Officiating in the NFL has never been more under scrutiny than it is today (well, other than during the lockout when the replacement referees were working). Many coaches and fans have argued for the NFL to make their game officials full time employees, and that will finally be happening. Well, to start, at least some of the officials will be full time employees.
NFL executive Troy Vincent told The Associated Press he expects the league to hire as many as 17 full-time officials for the start of the 2017 NFL season.
The collective bargaining agreement allows for this change and in the process, the size of officiating crews will grow from seven to eight people. Vincent announced the news during a visit to Buffalo on Thursday. Per ESPN:
Vincent says hiring full-time officials and discussions to expand replay reviews top the agenda of the NFL's competition committee, which is scheduled to meet in February following the Super Bowl.
Vincent added that full-time officials would allow the NFL to spend more time training.

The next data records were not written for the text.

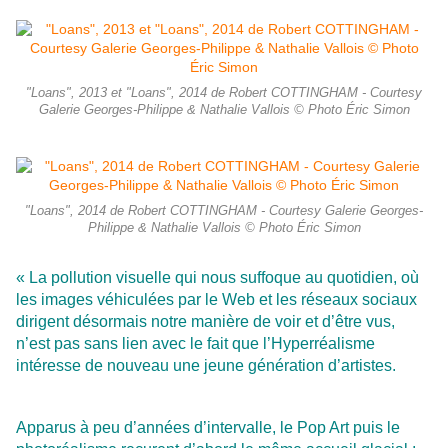
"Loans", 2013 et "Loans", 2014 de Robert COTTINGHAM - Courtesy
Galerie Georges-Philippe & Nathalie Vallois © Photo Éric Simon
"Loans", 2014 de Robert COTTINGHAM - Courtesy Galerie Georges-
Philippe & Nathalie Vallois © Photo Éric Simon
« La pollution visuelle qui nous suffoque au quotidien, où
les images véhiculées par le Web et les réseaux sociaux
dirigent désormais notre manière de voir et d’être vus,
n’est pas sans lien avec le fait que l’Hyperréalisme
intéresse de nouveau une jeune génération d’artistes.
Apparus à peu d’années d’intervalle, le Pop Art puis le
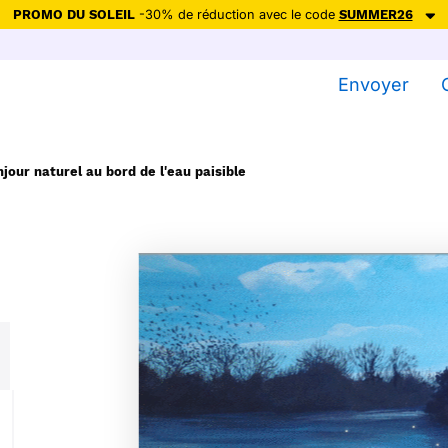
PROMO DU SOLEIL
-30% de réduction avec le code
SUMMER26
ction avec le code
SUMMER26
pour envoyer des cartes ensoleillées, jus
Envoyer
Envoyer des cartes
Ne plus afficher
jour naturel au bord de l'eau paisible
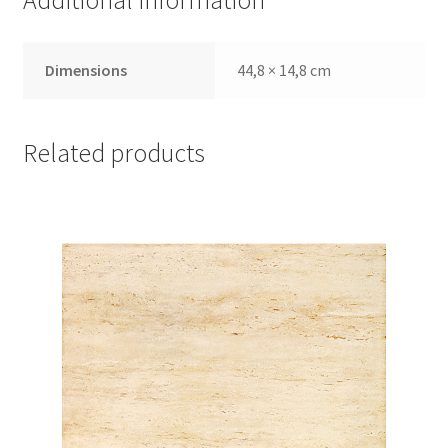
Additional information
Dimensions
44,8 × 14,8 cm
Related products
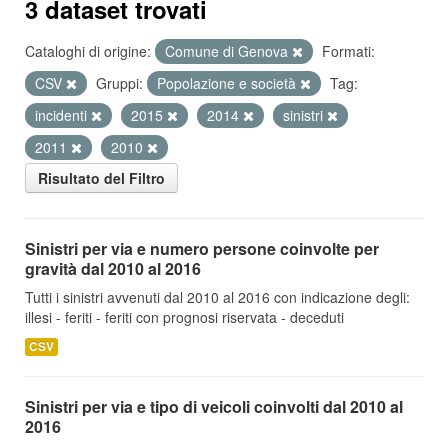
3 dataset trovati
Cataloghi di origine:
Comune di Genova
Formati:
CSV
Gruppi:
Popolazione e società
Tag:
incidenti
2015
2014
sinistri
2011
2010
Risultato del Filtro
Sinistri per via e numero persone coinvolte per
gravità dal 2010 al 2016
Tutti i sinistri avvenuti dal 2010 al 2016 con indicazione degli:
illesi - feriti - feriti con prognosi riservata - deceduti
CSV
Sinistri per via e tipo di veicoli coinvolti dal 2010 al
2016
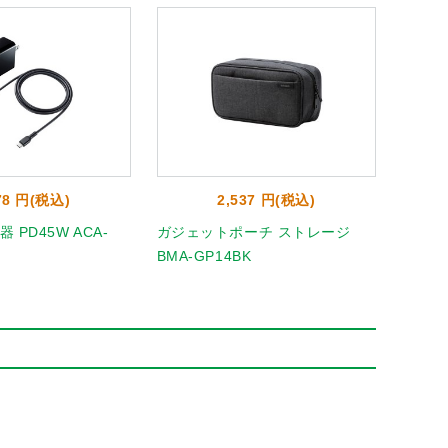
78 円(税込)
2,537 円(税込)
器 PD45W ACA-
ガジェットポーチ ストレージ
Type
BMA-GP14BK
み ブ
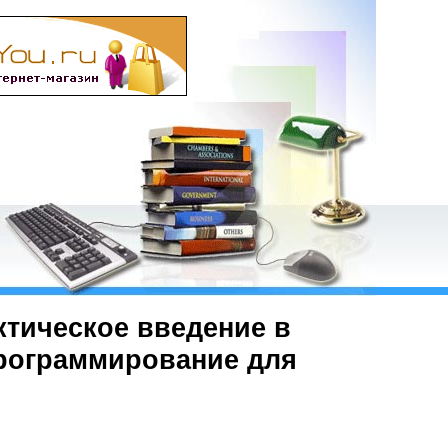
ктическое введение в
 программирование для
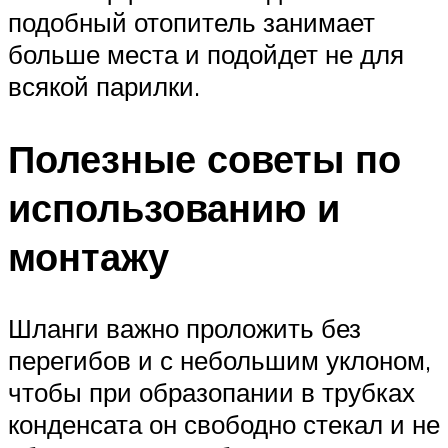
подобный отопитель занимает
больше места и подойдет не для
всякой парилки.
Полезные советы по
использованию и
монтажу
Шланги важно проложить без
перегибов и с небольшим уклоном,
чтобы при образопании в трубках
конденсата он свободно стекал и не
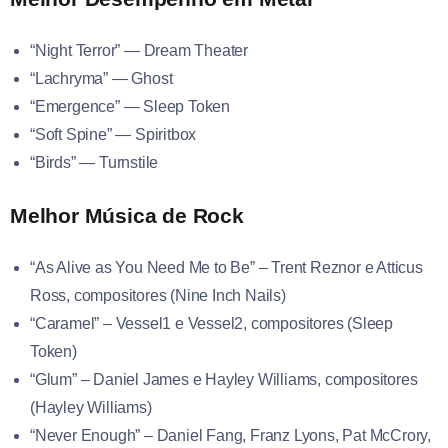
“Night Terror” — Dream Theater
“Lachryma” — Ghost
“Emergence” — Sleep Token
“Soft Spine” — Spiritbox
“Birds” — Turnstile
Melhor Música de Rock
“As Alive as You Need Me to Be” – Trent Reznor e Atticus
Ross, compositores (Nine Inch Nails)
“Caramel” – Vessel1 e Vessel2, compositores (Sleep
Token)
“Glum” – Daniel James e Hayley Williams, compositores
(Hayley Williams)
“Never Enough” – Daniel Fang, Franz Lyons, Pat McCrory,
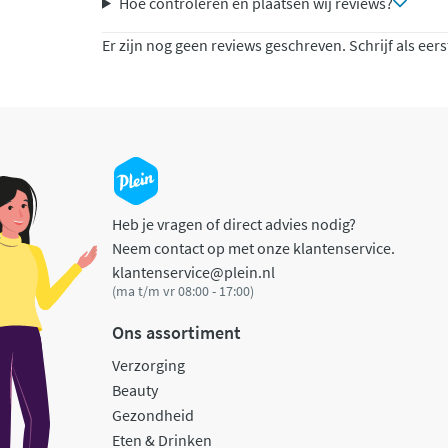
Hoe controleren en plaatsen wij reviews?
Er zijn nog geen reviews geschreven. Schrijf als eers
Heb je vragen of direct advies nodig?
Neem contact op met onze klantenservice.
klantenservice@plein.nl
(ma t/m vr 08:00 - 17:00)
Ons assortiment
Verzorging
Beauty
Gezondheid
Eten & Drinken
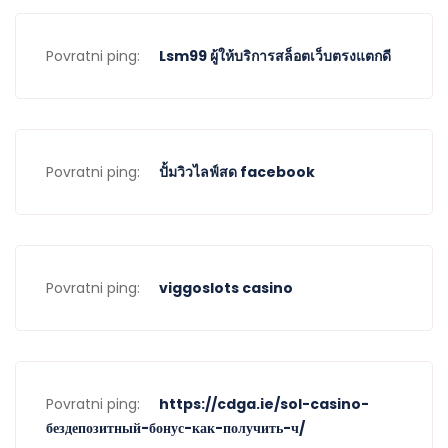
Povratni ping:
Lsm99 ผู้ให้บริการสล็อตเว็บตรงแตกดี
Povratni ping:
ปั้มวิวไลฟ์สด facebook
Povratni ping:
viggoslots casino
Povratni ping:
https://cdga.ie/sol-casino-
бездепозитный-бонус-как-получить-ч/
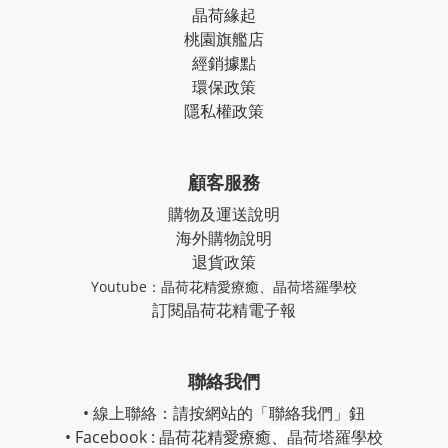
晶荷緣起
桃園旗艦店
經銷據點
環保政策
隱私權政策
顧客服務
購物及運送說明
海外購物說明
退貨政策
Youtube：
晶荷花精愛療癒
、
晶荷塔羅學校
訂閱晶荷花精電子報
聯絡我們
• 線上聯絡：請按網站的「聯絡我們」鈕
• Facebook :
晶荷花精愛療癒
、
晶荷塔羅學校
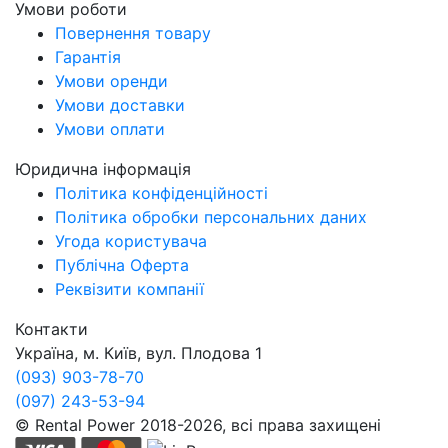
Умови роботи
Повернення товару
Гарантія
Умови оренди
Умови доставки
Умови оплати
Юридична інформація
Політика конфіденційності
Політика обробки персональних даних
Угода користувача
Публічна Оферта
Реквізити компанії
Контакти
Україна, м. Київ, вул. Плодова 1
(093) 903-78-70
(097) 243-53-94
© Rental Power 2018-2026, всі права захищені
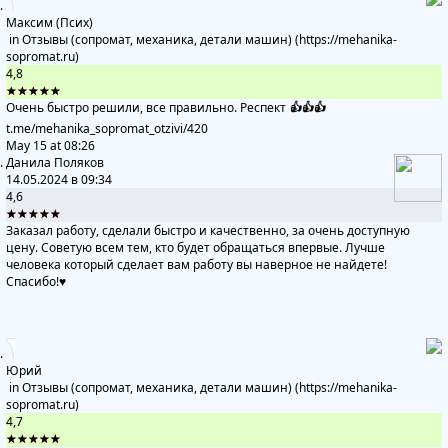
Максим (Псих)
in
Отзывы (сопромат, механика, детали машин) (https://mehanika-
sopromat.ru)
4,8
★★★★★
Очень быстро решили, все правильно. Респект
👍
👍
👍
t.me/mehanika_sopromat_otzivi
/420
May 15 at 08:26
Данила Поляков
14.05.2024 в 09:34
4,6
★★★★★
Заказал работу, сделали быстро и качественно, за очень доступную
цену. Советую всем тем, кто будет обращаться впервые. Лучше
человека который сделает вам работу вы наверное не найдете!
Спасибо!♥️
Юрий
in
Отзывы (сопромат, механика, детали машин) (https://mehanika-
sopromat.ru)
4,7
★★★★★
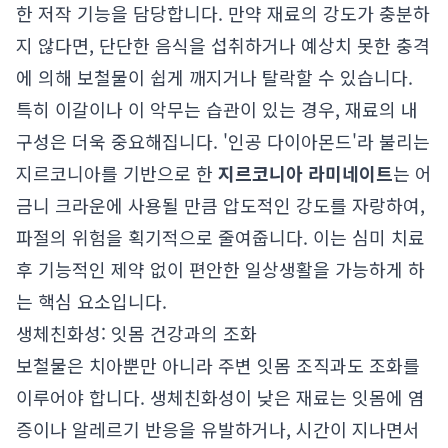
한 저작 기능을 담당합니다. 만약 재료의 강도가 충분하
지 않다면, 단단한 음식을 섭취하거나 예상치 못한 충격
에 의해 보철물이 쉽게 깨지거나 탈락할 수 있습니다.
특히 이갈이나 이 악무는 습관이 있는 경우, 재료의 내
구성은 더욱 중요해집니다. '인공 다이아몬드'라 불리는
지르코니아를 기반으로 한
지르코니아 라미네이트
는 어
금니 크라운에 사용될 만큼 압도적인 강도를 자랑하여,
파절의 위험을 획기적으로 줄여줍니다. 이는 심미 치료
후 기능적인 제약 없이 편안한 일상생활을 가능하게 하
는 핵심 요소입니다.
생체친화성: 잇몸 건강과의 조화
보철물은 치아뿐만 아니라 주변 잇몸 조직과도 조화를
이루어야 합니다. 생체친화성이 낮은 재료는 잇몸에 염
증이나 알레르기 반응을 유발하거나, 시간이 지나면서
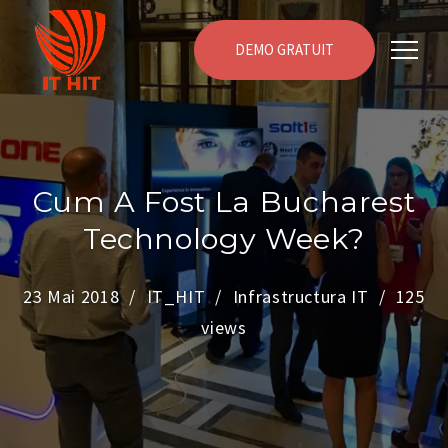
DEMO GRATUIT
Cum A Fost La Bucharest
Technology Week?
23 Mai 2018
IT_HIT
Infrastructura IT
125
views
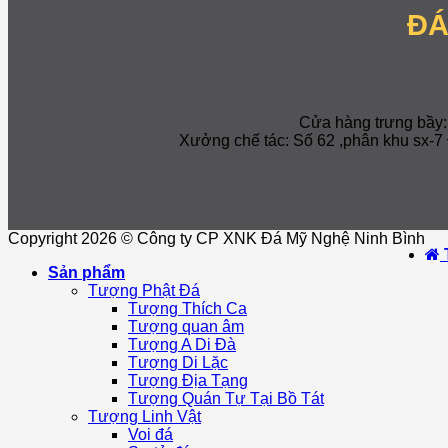
ĐÁ
Cửa hàng trưng bầy
Xưởng chế tác: Số 62 ,phân khu sx
Copyright 2026 © Công ty CP XNK Đá Mỹ Nghệ Ninh Bình
Sản phẩm
Tượng Phật Đá
Tượng Thích Ca
Tượng quan âm
Tượng A Di Đà
Tượng Di Lặc
Tượng Địa Tạng
Tượng Quán Tự Tại Bồ Tát
Tượng Linh Vật
Voi đá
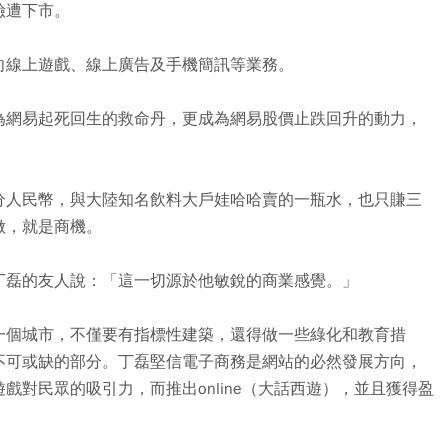
險遭下市。
向線上遊戲、線上廣告及手機簡訊等業務。
為網易起死回生的救命丹，更成為網易股價止跌回升的動力，
分人民幣，與大陸知名飲料大戶娃哈哈賣的一瓶水，也只賺三
做，就是商機。
丁磊的友人說：「這一切源於他敏銳的商業感覺。」
一個城市，不僅要有指標性建築，還得做一些綠化和教育措
不可或缺的部分。丁磊堅信電子商務是網站的必然發展方向，
對民眾的吸引力，而推出online（大話西遊），並且獲得盈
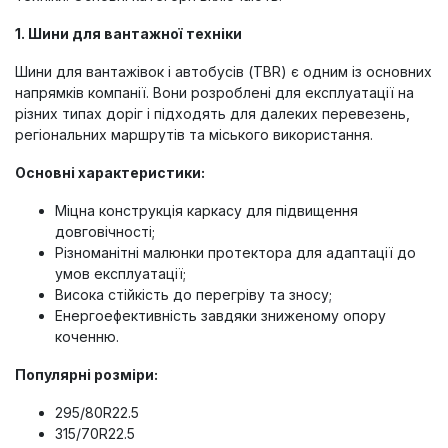
1.
Шини для вантажної техніки
Шини для вантажівок і автобусів (TBR) є одним із основних
напрямків компанії. Вони розроблені для експлуатації на
різних типах доріг і підходять для далеких перевезень,
регіональних маршрутів та міського використання.
Основні характеристики:
Міцна конструкція каркасу для підвищення
довговічності;
Різноманітні малюнки протектора для адаптації до
умов експлуатації;
Висока стійкість до перегріву та зносу;
Енергоефективність завдяки зниженому опору
коченню.
Популярні розміри:
295/80R22.5
315/70R22.5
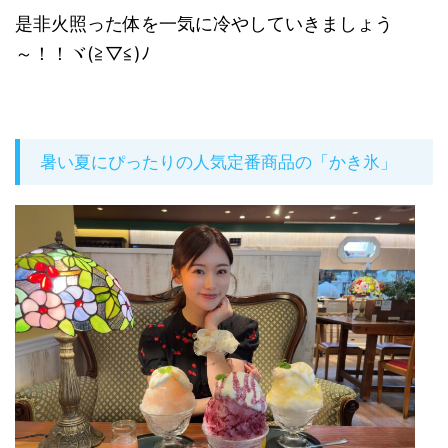
是非火照った体を一気に冷やしていきましょう
～！！ヾ(≧▽≦)ﾉ
暑い夏にぴったりの人気定番商品の「かき氷」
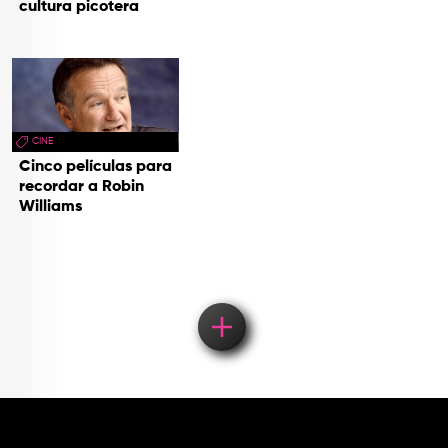
cultura picotera
CINE
Cinco películas para
recordar a Robin
Williams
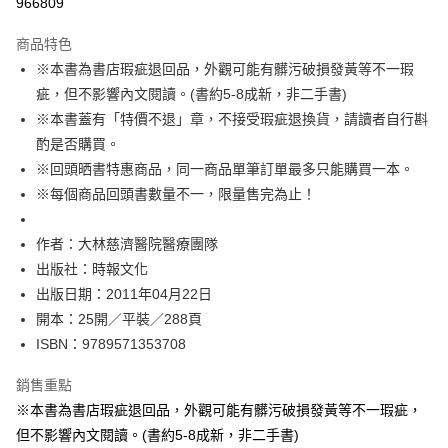
966809
運送方式
商品特色
※本書為書店瑕疵退回品，外觀可能有髒污破損發黃等不一瑕
付款後全家取貨
疵，但不影響內文閱讀。(書約5-8成新，非二手書)
每筆NT$60，滿NT$499(含以上)免運費
※本書蓋有「特價不退」章，不接受瑕疵退換貨，請讀者自行斟
付款後7-11取貨
酌是否購買。
每筆NT$60，滿NT$499(含以上)免運費
※回頭晒書特惠商品，同一商品單筆訂單最多只能購買一本。
※每個商品回頭書數量不一，限量售完為止！
宅配
每筆NT$100，滿NT$499(含以上)免運費
作者：大林慈濟醫院醫療團隊
出版社：時報文化
出版日期：2011年04月22日
開本：25開／平裝／288頁
ISBN：9789571353708
銷售重點
※本書為書店瑕疵退回品，外觀可能有髒污破損發黃等不一瑕疵，
但不影響內文閱讀。(書約5-8成新，非二手書)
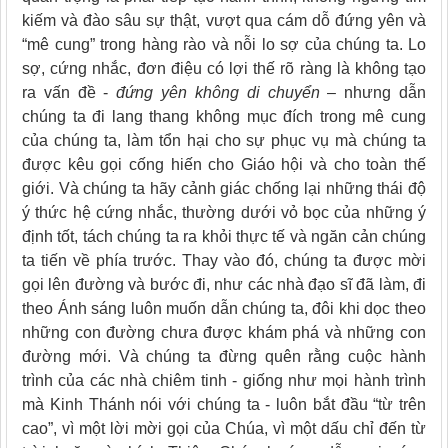
kiếm và đào sâu sự thật, vượt qua cám dỗ đứng yên và
“mê cung” trong hàng rào và nỗi lo sợ của chúng ta. Lo
sợ, cứng nhắc, đơn điệu có lợi thế rõ ràng là không tạo
ra vấn đề -
đứng yên không di chuyển
– nhưng dẫn
chúng ta đi lang thang không mục đích trong mê cung
của chúng ta, làm tổn hại cho sự phục vụ mà chúng ta
được kêu gọi cống hiến cho Giáo hội và cho toàn thế
giới. Và chúng ta hãy cảnh giác chống lại những thái độ
ý thức hệ cứng nhắc, thường dưới vỏ bọc của những ý
định tốt, tách chúng ta ra khỏi thực tế và ngăn cản chúng
ta tiến về phía trước. Thay vào đó, chúng ta được mời
gọi lên đường và bước đi, như các nhà đạo sĩ đã làm, đi
theo Ánh sáng luôn muốn dẫn chúng ta, đôi khi dọc theo
những con đường chưa được khám phá và những con
đường mới. Và chúng ta đừng quên rằng cuộc hành
trình của các nhà chiêm tinh - giống như mọi hành trình
mà Kinh Thánh nói với chúng ta - luôn bắt đầu “từ trên
cao”, vì một lời mời gọi của Chúa, vì một dấu chỉ đến từ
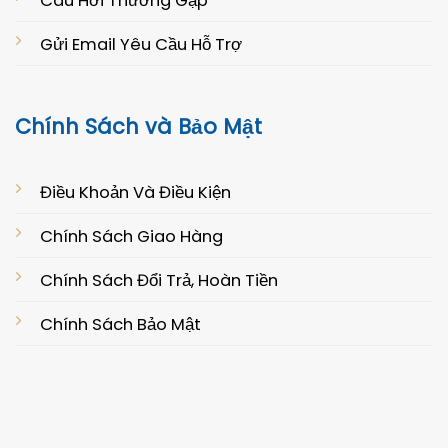
Câu Hởi Thường Gặp
Gửi Email Yêu Cầu Hỗ Trợ
Chính Sách và Bảo Mật
Điều Khoản Và Điều Kiện
Chính Sách Giao Hàng
Chính Sách Đổi Trả, Hoàn Tiền
Chính Sách Bảo Mật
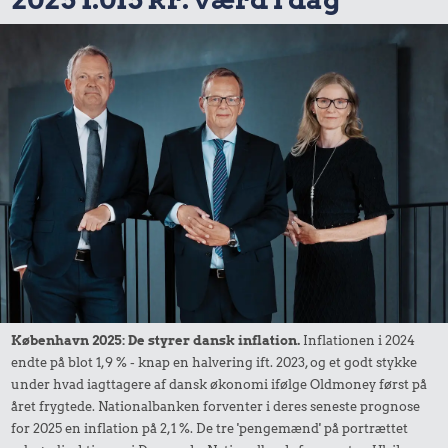
København 2025: De styrer dansk inflation.
Inflationen i 2024
endte på blot 1,9 % - knap en halvering ift. 2023, og et godt stykke
under hvad iagttagere af dansk økonomi ifølge Oldmoney først på
året frygtede. Nationalbanken forventer i deres seneste prognose
for 2025 en inflation på 2,1 %. De tre 'pengemænd' på portrættet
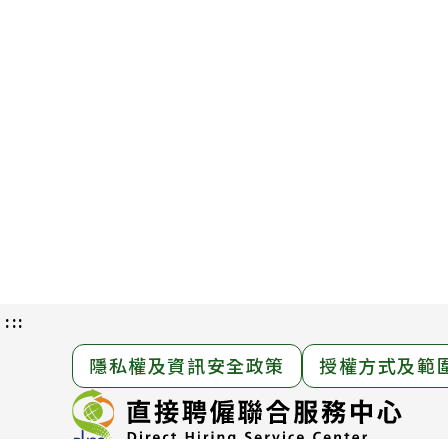
:::
隱私權及資訊安全政策
授權方式及範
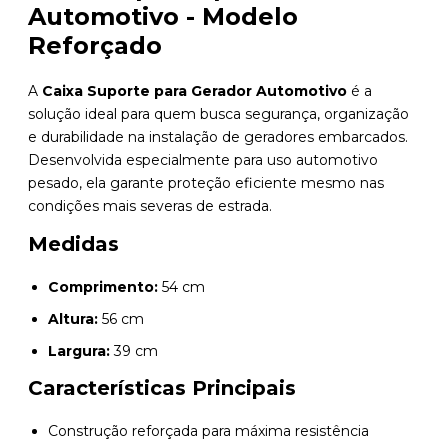
Automotivo - Modelo
Reforçado
A
Caixa Suporte para Gerador Automotivo
é a
solução ideal para quem busca segurança, organização
e durabilidade na instalação de geradores embarcados.
Desenvolvida especialmente para uso automotivo
pesado, ela garante proteção eficiente mesmo nas
condições mais severas de estrada.
Medidas
Comprimento:
54 cm
Altura:
56 cm
Largura:
39 cm
Características Principais
Construção reforçada para máxima resistência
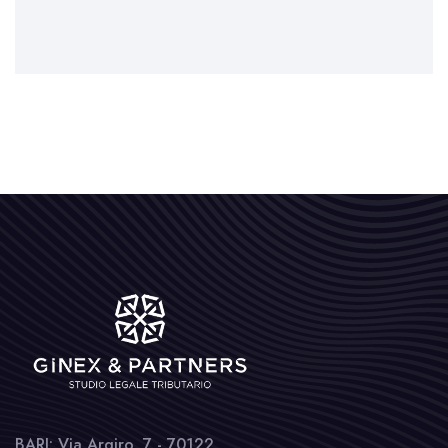
BARI: Via Argiro, 7 - 70122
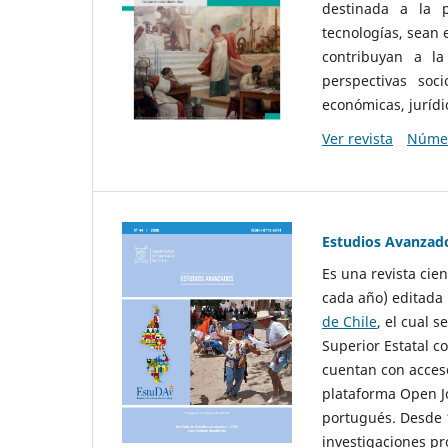
destinada a la p
tecnologías, sean
contribuyan a la
perspectivas socio
económicas, jurídic
Ver revista
Númer
Estudios Avanzad
Es una revista cie
cada año) editada 
de Chile
, el cual s
Superior Estatal co
cuentan con acceso
plataforma Open Jo
portugués. Desde 1
investigaciones pr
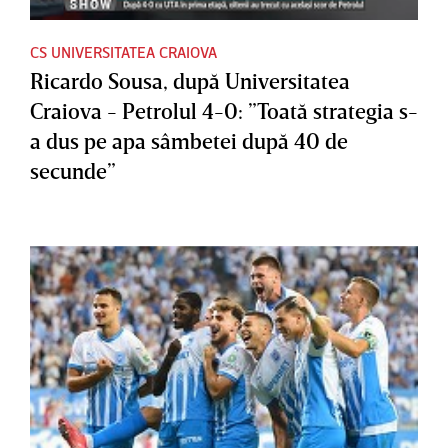
CS UNIVERSITATEA CRAIOVA
Ricardo Sousa, după Universitatea
Craiova - Petrolul 4-0: ”Toată strategia s-
a dus pe apa sâmbetei după 40 de
secunde”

This is a step in the right direction for the league as it looks to maintain the integrity of the game. The hope is that full time officials will be better trained on the rules and able to make more accurate calls during games. It will also allow them to work year-round not just during the NFL season. Right now, all officials are part-time employees with additional jobs outside the league.
Pete Carroll has been vocal about his thoughts on making officials full time employees. Back in March 2016, he had this to say.
“The thing that we should supporting is our officials need to be full-time,’’ Carroll said at the NFL winter meetings. “This discussion has been out there since (former Minnesota coach) Bud Grant brought it up in 1980-something. We’re trying to get these guys full-time with this simple thought that if they’re full-time, they can work year-round at being the best they can possibly be. Right now, they’re doing everything that they can to be great. But the format for it is guys got other jobs, they’ve got other involvement, and so they can’t spend their entire year at it. But they’re still working, and they’re the best we have.’’
Saints coach Sean Payton shared those thoughts, a little more bluntly this November.
"There aren't many Mondays that go by that there aren't at least 28 to 30 head coaches that are ticked off about certain calls that were missed or weren't made. You see it all the time," Payton said on Pro Football Talk Live. "And it's the frustration that the system currently hasn't improved. We say it has, but it hasn't.
"We're the only league that has officials that have primary other jobs, which is really madness. We can pay these guys. They should be full-time NFL officials, and they should be working throughout the week, communicating. And I know they get their hour in here, their hour in there, and maybe even more than that. But by and large, every other sports league employs full-time officials. And ours, these guys all have other significant jobs. And I just think it's very difficult to do with the speed of the game."
Hopefully full-time officials will allow for better officiating in games moving forward. This could prove to be one of the best moves the league has made in recent years.